== Activity ==
Return every line of the entries that includes the word "Reno".

*** Excerpted data Section Begins ***

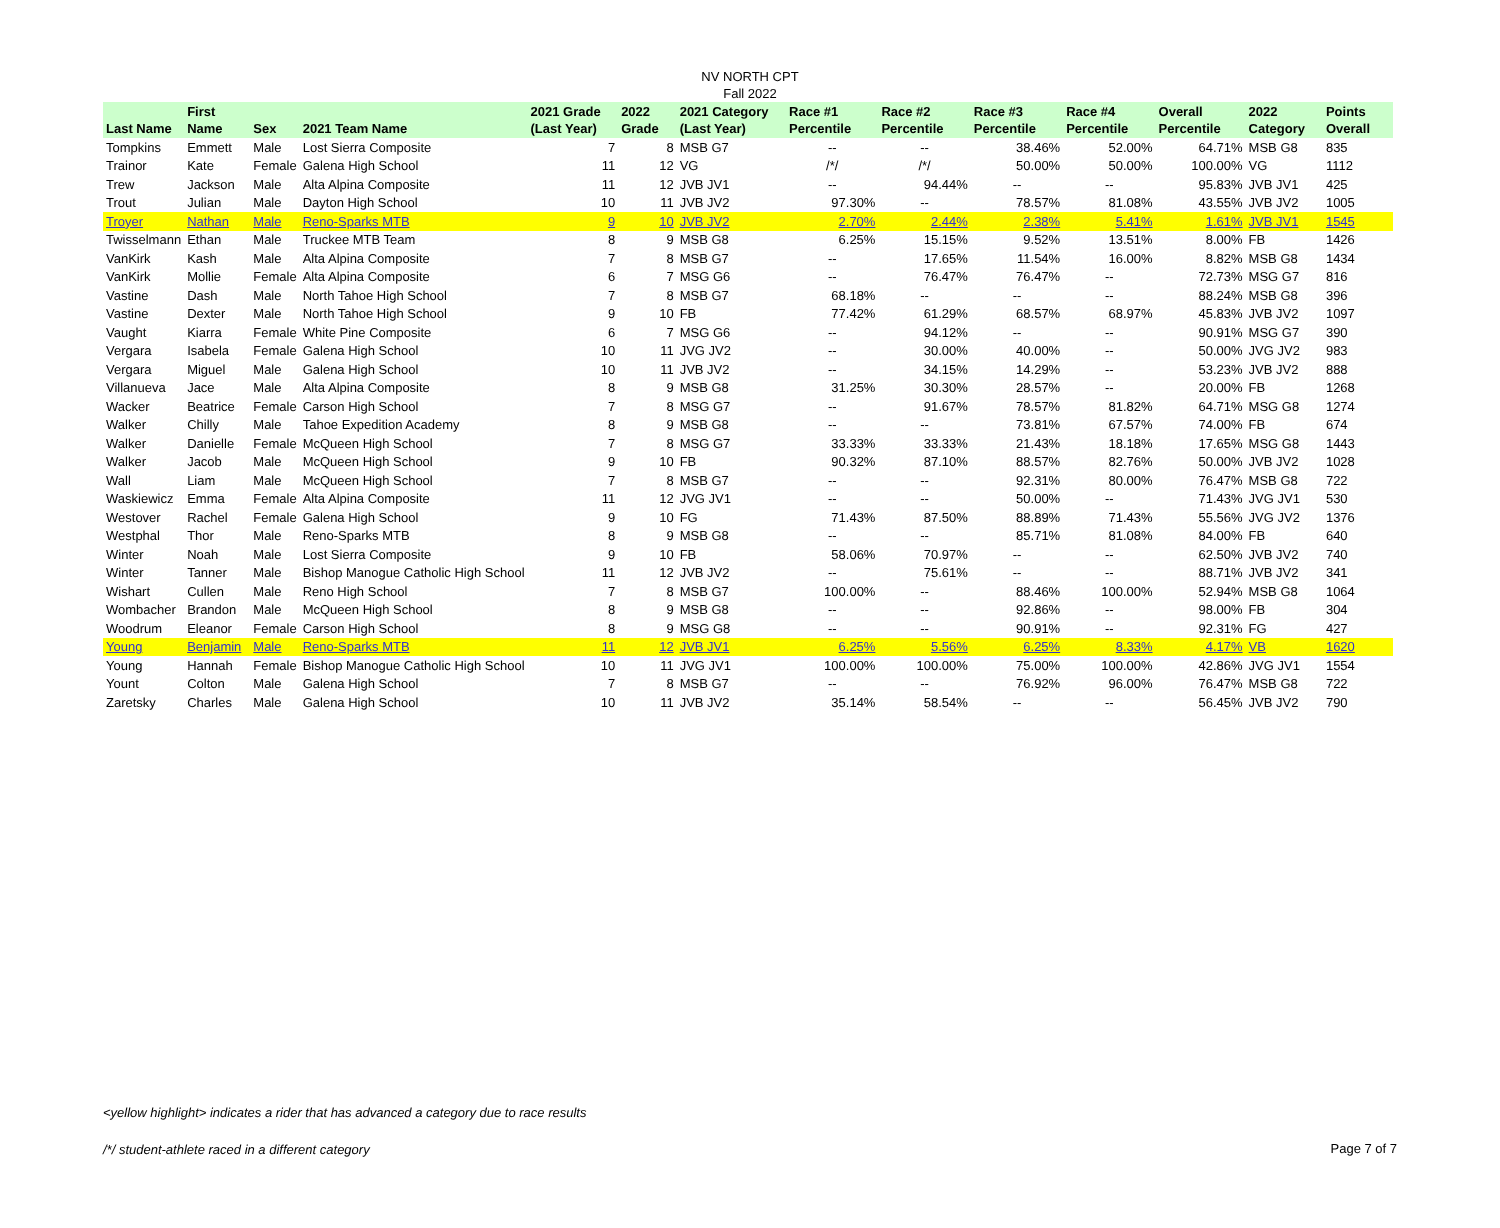NV NORTH CPT
Fall 2022
| Last Name | First Name | Sex | 2021 Team Name | 2021 Grade (Last Year) | 2022 Grade | 2021 Category (Last Year) | Race #1 Percentile | Race #2 Percentile | Race #3 Percentile | Race #4 Percentile | Overall Percentile | 2022 Category | Points Overall |
| --- | --- | --- | --- | --- | --- | --- | --- | --- | --- | --- | --- | --- | --- |
| Tompkins | Emmett | Male | Lost Sierra Composite | 7 | 8 | MSB G7 | -- | -- | 38.46% | 52.00% | 64.71% | MSB G8 | 835 |
| Trainor | Kate | Female | Galena High School | 11 | 12 | VG | /*/ | /*/ | 50.00% | 50.00% | 100.00% | VG | 1112 |
| Trew | Jackson | Male | Alta Alpina Composite | 11 | 12 | JVB JV1 | -- | 94.44% | -- | -- | 95.83% | JVB JV1 | 425 |
| Trout | Julian | Male | Dayton High School | 10 | 11 | JVB JV2 | 97.30% | -- | 78.57% | 81.08% | 43.55% | JVB JV2 | 1005 |
| Troyer | Nathan | Male | Reno-Sparks MTB | 9 | 10 | JVB JV2 | 2.70% | 2.44% | 2.38% | 5.41% | 1.61% | JVB JV1 | 1545 |
| Twisselmann | Ethan | Male | Truckee MTB Team | 8 | 9 | MSB G8 | 6.25% | 15.15% | 9.52% | 13.51% | 8.00% | FB | 1426 |
| VanKirk | Kash | Male | Alta Alpina Composite | 7 | 8 | MSB G7 | -- | 17.65% | 11.54% | 16.00% | 8.82% | MSB G8 | 1434 |
| VanKirk | Mollie | Female | Alta Alpina Composite | 6 | 7 | MSG G6 | -- | 76.47% | 76.47% | -- | 72.73% | MSG G7 | 816 |
| Vastine | Dash | Male | North Tahoe High School | 7 | 8 | MSB G7 | 68.18% | -- | -- | -- | 88.24% | MSB G8 | 396 |
| Vastine | Dexter | Male | North Tahoe High School | 9 | 10 | FB | 77.42% | 61.29% | 68.57% | 68.97% | 45.83% | JVB JV2 | 1097 |
| Vaught | Kiarra | Female | White Pine Composite | 6 | 7 | MSG G6 | -- | 94.12% | -- | -- | 90.91% | MSG G7 | 390 |
| Vergara | Isabela | Female | Galena High School | 10 | 11 | JVG JV2 | -- | 30.00% | 40.00% | -- | 50.00% | JVG JV2 | 983 |
| Vergara | Miguel | Male | Galena High School | 10 | 11 | JVB JV2 | -- | 34.15% | 14.29% | -- | 53.23% | JVB JV2 | 888 |
| Villanueva | Jace | Male | Alta Alpina Composite | 8 | 9 | MSB G8 | 31.25% | 30.30% | 28.57% | -- | 20.00% | FB | 1268 |
| Wacker | Beatrice | Female | Carson High School | 7 | 8 | MSG G7 | -- | 91.67% | 78.57% | 81.82% | 64.71% | MSG G8 | 1274 |
| Walker | Chilly | Male | Tahoe Expedition Academy | 8 | 9 | MSB G8 | -- | -- | 73.81% | 67.57% | 74.00% | FB | 674 |
| Walker | Danielle | Female | McQueen High School | 7 | 8 | MSG G7 | 33.33% | 33.33% | 21.43% | 18.18% | 17.65% | MSG G8 | 1443 |
| Walker | Jacob | Male | McQueen High School | 9 | 10 | FB | 90.32% | 87.10% | 88.57% | 82.76% | 50.00% | JVB JV2 | 1028 |
| Wall | Liam | Male | McQueen High School | 7 | 8 | MSB G7 | -- | -- | 92.31% | 80.00% | 76.47% | MSB G8 | 722 |
| Waskiewicz | Emma | Female | Alta Alpina Composite | 11 | 12 | JVG JV1 | -- | -- | 50.00% | -- | 71.43% | JVG JV1 | 530 |
| Westover | Rachel | Female | Galena High School | 9 | 10 | FG | 71.43% | 87.50% | 88.89% | 71.43% | 55.56% | JVG JV2 | 1376 |
| Westphal | Thor | Male | Reno-Sparks MTB | 8 | 9 | MSB G8 | -- | -- | 85.71% | 81.08% | 84.00% | FB | 640 |
| Winter | Noah | Male | Lost Sierra Composite | 9 | 10 | FB | 58.06% | 70.97% | -- | -- | 62.50% | JVB JV2 | 740 |
| Winter | Tanner | Male | Bishop Manogue Catholic High School | 11 | 12 | JVB JV2 | -- | 75.61% | -- | -- | 88.71% | JVB JV2 | 341 |
| Wishart | Cullen | Male | Reno High School | 7 | 8 | MSB G7 | 100.00% | -- | 88.46% | 100.00% | 52.94% | MSB G8 | 1064 |
| Wombacher | Brandon | Male | McQueen High School | 8 | 9 | MSB G8 | -- | -- | 92.86% | -- | 98.00% | FB | 304 |
| Woodrum | Eleanor | Female | Carson High School | 8 | 9 | MSG G8 | -- | -- | 90.91% | -- | 92.31% | FG | 427 |
| Young | Benjamin | Male | Reno-Sparks MTB | 11 | 12 | JVB JV1 | 6.25% | 5.56% | 6.25% | 8.33% | 4.17% | VB | 1620 |
| Young | Hannah | Female | Bishop Manogue Catholic High School | 10 | 11 | JVG JV1 | 100.00% | 100.00% | 75.00% | 100.00% | 42.86% | JVG JV1 | 1554 |
| Yount | Colton | Male | Galena High School | 7 | 8 | MSB G7 | -- | -- | 76.92% | 96.00% | 76.47% | MSB G8 | 722 |
| Zaretsky | Charles | Male | Galena High School | 10 | 11 | JVB JV2 | 35.14% | 58.54% | -- | -- | 56.45% | JVB JV2 | 790 |
<yellow highlight> indicates a rider that has advanced a category due to race results
/*/ student-athlete raced in a different category
Page 7 of 7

*** Excerpted data Section Ends ***

== Response ==
| Troyer | Nathan | Male | Reno-Sparks MTB | 9 | 10 | JVB JV2 | 2.70% | 2.44% | 2.38% | 5.41% | 1.61% | JVB JV1 | 1545 |
| Westphal | Thor | Male | Reno-Sparks MTB | 8 | 9 | MSB G8 | -- | -- | 85.71% | 81.08% | 84.00% | FB | 640 |
| Wishart | Cullen | Male | Reno High School | 7 | 8 | MSB G7 | 100.00% | -- | 88.46% | 100.00% | 52.94% | MSB G8 | 1064 |
| Young | Benjamin | Male | Reno-Sparks MTB | 11 | 12 | JVB JV1 | 6.25% | 5.56% | 6.25% | 8.33% | 4.17% | VB | 1620 |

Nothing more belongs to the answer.